SOURCE PASSAGE =>

Early Discordian Roger Lovin.
Courtesy of the Discordian Archives
To follow is a multi-part part series on Roger Lovin, one of the more mercurial characters of the Early Discordian scene. Lovin’s story does indeed have a dark tinge to it, as the subtitle suggests, all of which will be unveiled in our final installment with an audio interview of Jean Marie Stine recorded June 24, 2016… but let us begin at the beginning.

Born Roger Watlington in Knoxville, Tennessee on May 11, 1941, he later changed his name to Roger Lovin which would prove apropos in terms of the footloose and fancy free lifestyle he later adopted.

In the early 1960s, Lovin managed a French Quarter coffee house called The Gryphon, which doubled as a bohemian art gallery and hangout for French Quarter beatniks. In this regard, a curious news article appeared in the Oct 12, 1964 The Times-Picayune about a smoke bomb attack at The Gryphon that caused minor damage and one injury.

Oct 12, 1964 The Times-Picayune article about the smoke bomb caper.

It’s unknown if the bombing was in any way directed at Lovin, although that wouldn’t come as a surprise as he was always a somewhat controversial character fond of ruffling the feathers of the squares. However, I suspect this incident may have had something to do with the bohemian clientele that frequented The Gryphon and a certain conservative element in New Orleans that was probably none too thrilled about it. As noted in the news article, a similar smoke bomb attack went down at the Quorum Coffee House (also known as The Quorum Club), another establishment with deep Discordian ties. A Wikipedia entry describes The Quorum as “a coffee house in New Orleans, known as a model for multicultural exchanges in the politically and racially charged atmosphere of the 1960s. It became a frequent target of segregationist harassment in New Orleans after it opened to persons from all racial backgrounds in 1963. In 1964, police raided The Quorum and arrested 73 people on charges such as ‘playing guitars out of tune.’”

ROWS =>
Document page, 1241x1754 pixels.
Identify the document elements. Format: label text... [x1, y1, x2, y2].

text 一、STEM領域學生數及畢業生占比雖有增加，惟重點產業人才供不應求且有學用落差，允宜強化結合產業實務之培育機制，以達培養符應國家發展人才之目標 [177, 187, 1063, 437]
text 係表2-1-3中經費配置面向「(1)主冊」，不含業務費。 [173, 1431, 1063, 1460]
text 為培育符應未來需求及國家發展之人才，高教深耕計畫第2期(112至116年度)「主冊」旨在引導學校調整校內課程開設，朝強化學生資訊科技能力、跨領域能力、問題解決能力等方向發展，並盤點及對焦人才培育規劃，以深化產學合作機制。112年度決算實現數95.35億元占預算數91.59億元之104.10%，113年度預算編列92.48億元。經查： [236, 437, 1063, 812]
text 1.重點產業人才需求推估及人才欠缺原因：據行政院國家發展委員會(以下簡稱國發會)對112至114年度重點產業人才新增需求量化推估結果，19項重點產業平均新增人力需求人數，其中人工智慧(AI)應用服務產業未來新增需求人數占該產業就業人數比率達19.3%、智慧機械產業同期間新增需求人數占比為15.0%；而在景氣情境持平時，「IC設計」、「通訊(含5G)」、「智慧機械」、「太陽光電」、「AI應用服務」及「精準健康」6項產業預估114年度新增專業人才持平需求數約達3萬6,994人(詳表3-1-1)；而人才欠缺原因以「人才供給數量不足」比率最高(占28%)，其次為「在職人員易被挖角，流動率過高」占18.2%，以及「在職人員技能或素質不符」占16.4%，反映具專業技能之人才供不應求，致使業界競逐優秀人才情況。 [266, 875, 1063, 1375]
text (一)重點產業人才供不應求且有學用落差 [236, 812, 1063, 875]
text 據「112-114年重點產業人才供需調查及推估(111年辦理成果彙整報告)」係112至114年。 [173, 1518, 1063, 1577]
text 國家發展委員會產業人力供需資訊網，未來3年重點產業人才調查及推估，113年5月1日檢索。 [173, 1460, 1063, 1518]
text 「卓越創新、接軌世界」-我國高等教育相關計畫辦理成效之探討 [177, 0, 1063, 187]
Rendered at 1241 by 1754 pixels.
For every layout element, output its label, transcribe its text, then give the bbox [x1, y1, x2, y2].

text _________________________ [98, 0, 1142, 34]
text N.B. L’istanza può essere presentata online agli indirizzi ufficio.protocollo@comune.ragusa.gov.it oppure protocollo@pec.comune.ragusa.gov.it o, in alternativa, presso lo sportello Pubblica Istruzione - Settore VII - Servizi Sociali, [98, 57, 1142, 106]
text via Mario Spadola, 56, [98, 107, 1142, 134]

SET TASK A => In the passage on Roger Lovin, what was the name of the French Quarter coffee house he managed in the early 1960s?
SET TASK B => Continue the passage on Roger Lovin and the early Discordian scene, picking up right after its final sentence.

FINAL ANSWER A => The Gryphon

FINAL ANSWER B =>
Although The Quorum was a multicultural beatnik mecca, Kerry Thornley returned to New Orleans in the summer of 1964 and delivered a decidedly un-beatnik type lecture there on Ayn Rand and Objectivism—but that was typical Thornley: an iconoclast who reveled in tweaking people’s sensibilities on either side of the cultural or political spectrum. It’s also important to note that Kerry’s last meeting with the notorious Gary Kirstein (aka Brother-in-law who supposedly lured him into the JFK assassination) took place on the back patio of The Quorum (cast in creepy shadows) following Kerry’s lecture there that night.

Another Early Discordian, Barbara Reid (the main witness against Kerry in the Jim Garrison fiasco), became known as a “den mother” to a group of hippie kids that hung out at The Quorum, so the Discordian connections ran deep and weird. Apparently, there’s a film documentary about The Quorum called, appropriately enough (yes, you guessed it), The Quorum, which speaks to the influence this coffee house had on French Quarter culture. The website for The Quorum film describes how it was started in 1963 “by an idealistic group of individuals most of whom had met at the Ryder, an earlier, short-lived, racially integrated coffee house on Rampart Street in the New Orleans French Quarter. When the Ryder was shut down by city officials on the pretext of needing the space to construct a hotel, approximately twelve of the former Ryder patrons banded together to establish a similar sort of establishment with a similar purpose….”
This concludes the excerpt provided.